**RECORDS SUPPLIED**
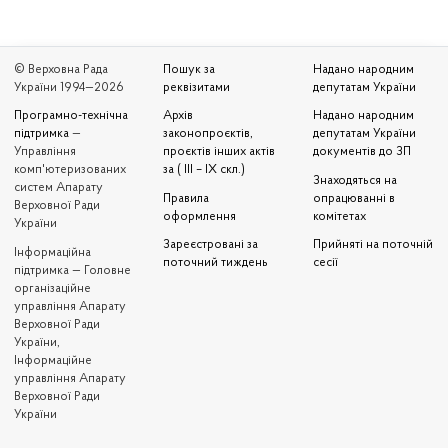
© Верховна Рада
Пошук за
Надано народним
України 1994—2026
реквізитами
депутатам України
Програмно-технічна
Архів
Надано народним
підтримка
—
законопроєктів,
депутатам України
Управління
проєктів інших актів
документів до ЗП
комп'ютеризованих
за ( III – IX скл.)
Знаходяться на
систем Апарату
Правила
опрацюванні в
Верховної Ради
оформлення
комітетах
України
Зареєстровані за
Прийняті на поточній
Iнформаційна
поточний тиждень
сесії
підтримка — Головне
організаційне
управління Апарату
Верховної Ради
України,
Інформаційне
управління Апарату
Верховної Ради
України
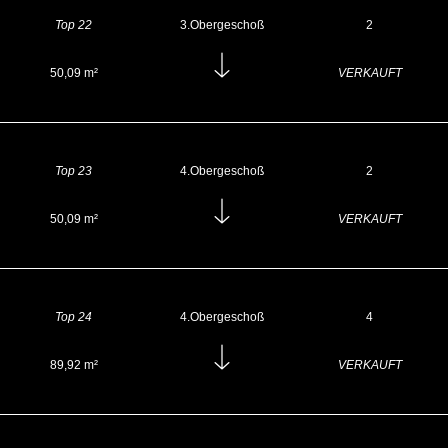
Top 22
3.Obergeschoß
2
50,09 m²
VERKAUFT
Top 23
4.Obergeschoß
2
50,09 m²
VERKAUFT
Top 24
4.Obergeschoß
4
89,92 m²
VERKAUFT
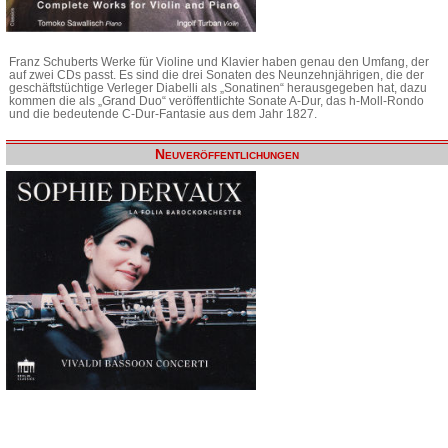
Franz Schuberts Werke für Violine und Klavier haben genau den Umfang, der
auf zwei CDs passt. Es sind die drei Sonaten des Neunzehnjährigen, die der
geschäftstüchtige Verleger Diabelli als „Sonatinen“ herausgegeben hat, dazu
kommen die als „Grand Duo“ veröffentlichte Sonate A-Dur, das h-Moll-Rondo
und die bedeutende C-Dur-Fantasie aus dem Jahr 1827.
Neuveröffentlichungen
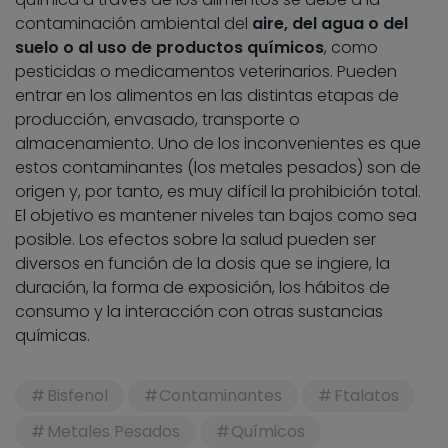
contaminación ambiental del
aire, del agua o del
suelo o al uso de productos químicos
, como
pesticidas o medicamentos veterinarios. Pueden
entrar en los alimentos en las distintas etapas de
producción, envasado, transporte o
almacenamiento. Uno de los inconvenientes es que
estos contaminantes (los metales pesados) son de
origen y, por tanto, es muy difícil la prohibición total.
El objetivo es mantener niveles tan bajos como sea
posible. Los efectos sobre la salud pueden ser
diversos en función de la dosis que se ingiere, la
duración, la forma de exposición, los hábitos de
consumo y la interacción con otras sustancias
químicas.
Bisfenol
Contaminantes
Ftalatos
Metales Pesados
Químicos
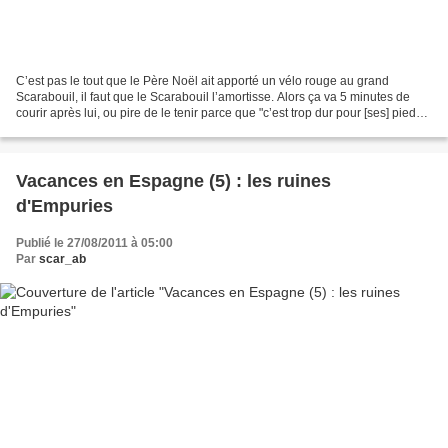
C’est pas le tout que le Père Noël ait apporté un vélo rouge au grand
Scarabouil, il faut que le Scarabouil l’amortisse. Alors ça va 5 minutes de
courir après lui, ou pire de le tenir parce que "c’est trop dur pour [ses] pieds"
et manquer de se faire...
Vacances en Espagne (5) : les ruines
d'Empuries
Publié le 27/08/2011 à 05:00
Par
scar_ab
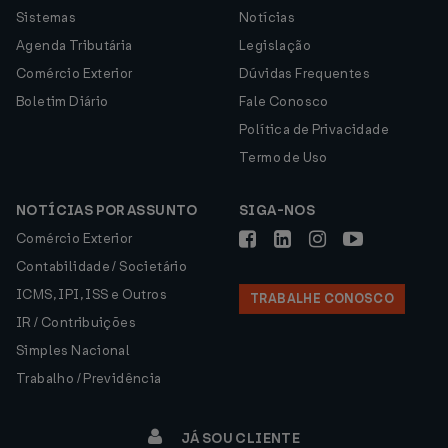
Sistemas
Notícias
Agenda Tributária
Legislação
Comércio Exterior
Dúvidas Frequentes
Boletim Diário
Fale Conosco
Política de Privacidade
Termo de Uso
NOTÍCIAS POR ASSUNTO
SIGA-NOS
Comércio Exterior
Contabilidade / Societário
ICMS, IPI, ISS e Outros
TRABALHE CONOSCO
IR / Contribuições
Simples Nacional
Trabalho / Previdência
JÁ SOU CLIENTE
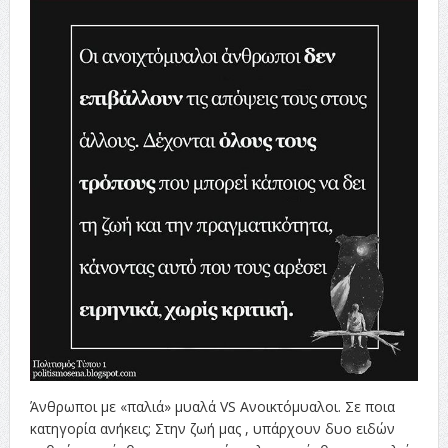
Άνθρωποι με «παλιά» μυαλά VS Ανοικτόμυαλοι. Σε ποια
κατηγορία ανήκεις; Στην ζωή μας , υπάρχουν δυο ειδών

**TRY IT**
Of all the material above, only the lines from the one that has "duración, la forma" down to the one that has "courir après lui, ou" are to be written out, exactly and with both ends included. Pictures are skipped.

**TASK SOLUTION**
duración, la forma de exposición, los hábitos de
consumo y la interacción con otras sustancias
químicas.
Bisfenol
Contaminantes
Ftalatos
Metales Pesados
Químicos
C’est pas le tout que le Père Noël ait apporté un vélo rouge au grand
Scarabouil, il faut que le Scarabouil l’amortisse. Alors ça va 5 minutes de
courir après lui, ou pire de le tenir parce que "c’est trop dur pour [ses] pieds"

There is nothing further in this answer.